With Money in the Bank heading to Canada this year, there’s every chance that a new name will be added to the home win hall of fame…
Oh Canada
Sami Zayn has been knocking on the door of the main event picture in WWE for some time – first in his dalliances with Roman Reigns and the Bloodline, and more recently in his engagements with Cody Rhodes.
Sportsbooks like Paddy Power are offering odds on MITB, and there’s a sense that Zayn is a likely candidate to win the briefcase on home soil in Toronto – at a meaty +700, a betting calculator confirms that a $10 wager on such an outcome would yield $70 in potential returns.
In the post-WrestleMania landscape, with The Rock returning to Hollywood – and CM Punk’s injury potentially lingering on, a new title challenger will be needed. Zayn seems as likely as anyone to step up to the plate, particularly as it seems so unlikely that Reigns will drop the Universal gold to the here today, gone tomorrow Dwayne Johnson.
CM Punk ‘DID suffer a significant injury’ during Royal Rumble match ?https://t.co/MFUumwSzaK
— Mail Sport (@MailSport) January 29, 2024
You may recall the 2006 edition of Unforgiven, where Trish Stratus got to lift the Women’s Championship belt in front of her hometown crowd in… you guessed it, Toronto.
That said, Zayn will be hoping that he’s more Trish and less Bret Hart – victim of the infamous ‘Montreal Screwjob’ in his home country at the behest of Vince McMahon…
Blowing Hot in the Windy City
One of the most famous hometown wins in latter day WWE came in Chicago, Illinois, in front of one of the most partisan crowds that the sport has ever witnessed.

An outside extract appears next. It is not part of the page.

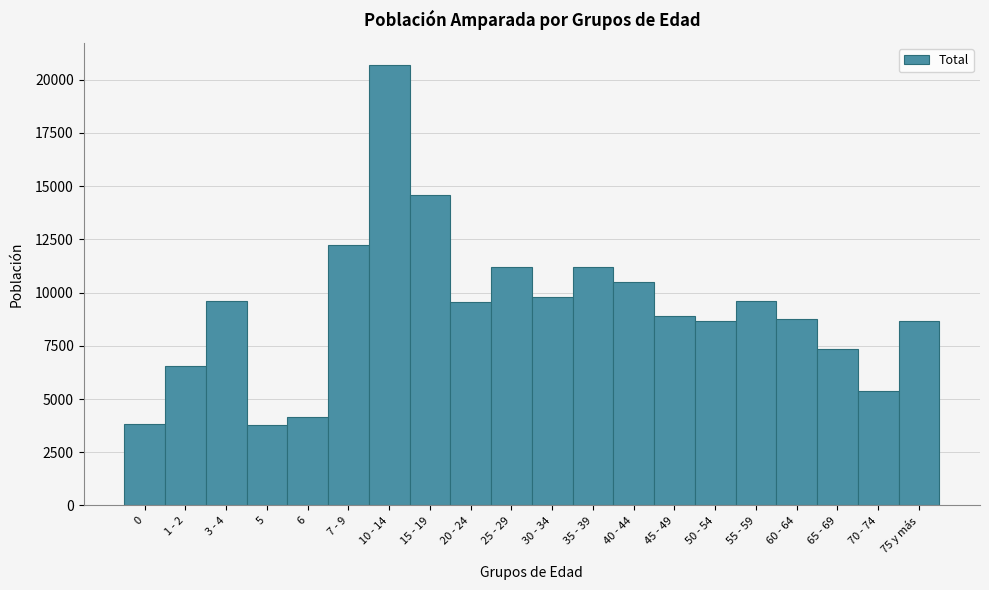

What is the ratio of the value at 70 - 74 to the value at 45 - 49?

0.6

Punk was the darling on his old stomping ground, while John Cena represented everything that the anti-hero Second City Saint was not – the face of the brand and the darling of the WWE Universe.

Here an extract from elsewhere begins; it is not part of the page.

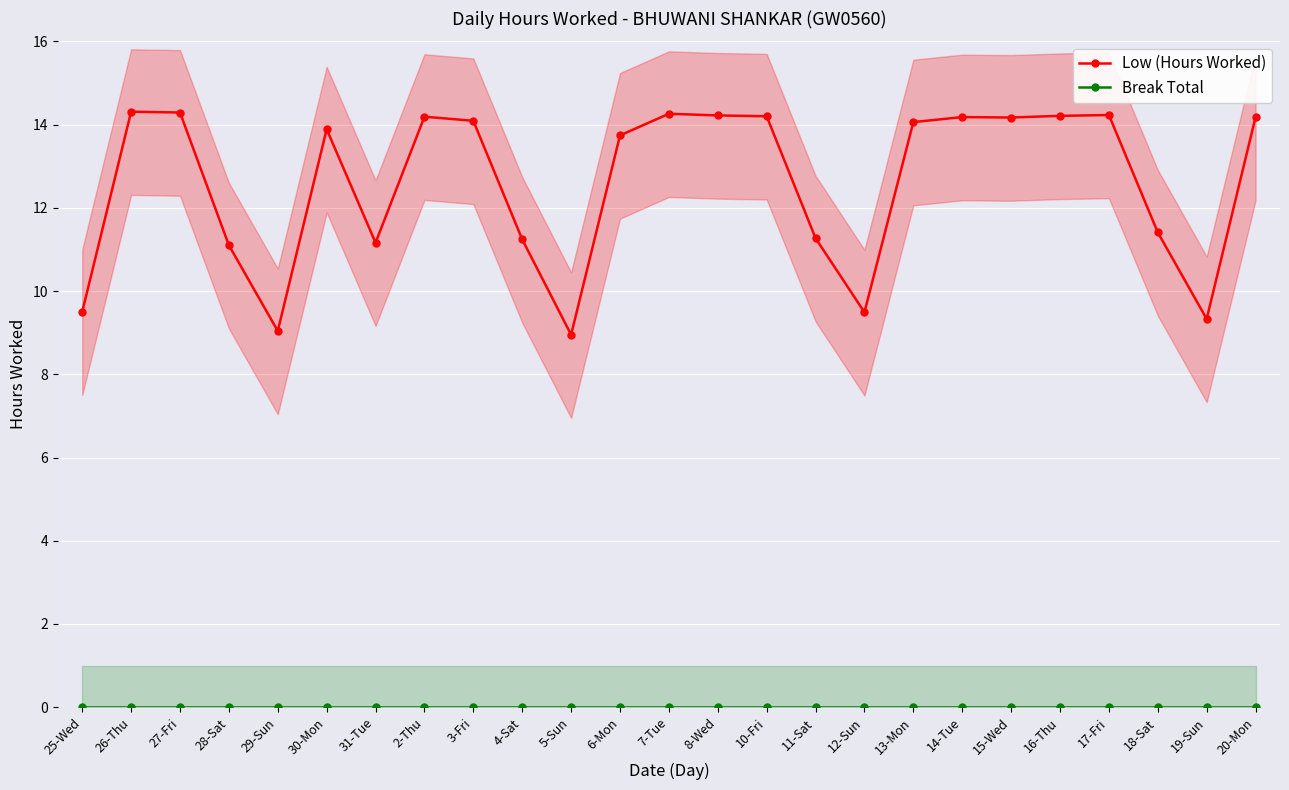

Which series has the largest range (max minus min)?

Low (Hours Worked)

Heaven knows what would have happened had Cena defeated Punk at MITB in 2011 – thankfully, the writers saw sense and the Chicago crowd, who had booed Cena throughout, got what they wanted when Punk landed the sweetest GTS to be crowned champion.
Ever the professional, Cena understood the nature of hometown pops – he enjoyed two himself in Boston when winning championship gold in 2008, when he defeated Chris Jericho at Survivor Series, and again in 2014, when he outlasted Reigns and co in a MITB ladder match for the vacant belt.
Meet the new @WWE World Heavyweight Champ!! #MITB http://t.co/EAh2XGnREi pic.twitter.com/sDjmBl1t9V
— WWE (@WWE) June 30, 2014
Another who enjoyed a pair of hometown wins was Shawn Michaels. The Heartbreak Kid dropped Psycho Sid at the 1997 Royal Rumble in front of his adoring San Antonio faithful, and more than a decade later he would return to the AT&T Center in the Lonestar State to win tag gold with Triple H at TLC 2009.
Kurt Angle, Charlotte Flair, Dolph Ziggler and the British Bulldog’s famous Summerslam victory in, erm, Britain are just a few more examples of the hometown glory that WWE have been so keen to deliver over the years. Will Zayn repeat the feat in Canada later this year?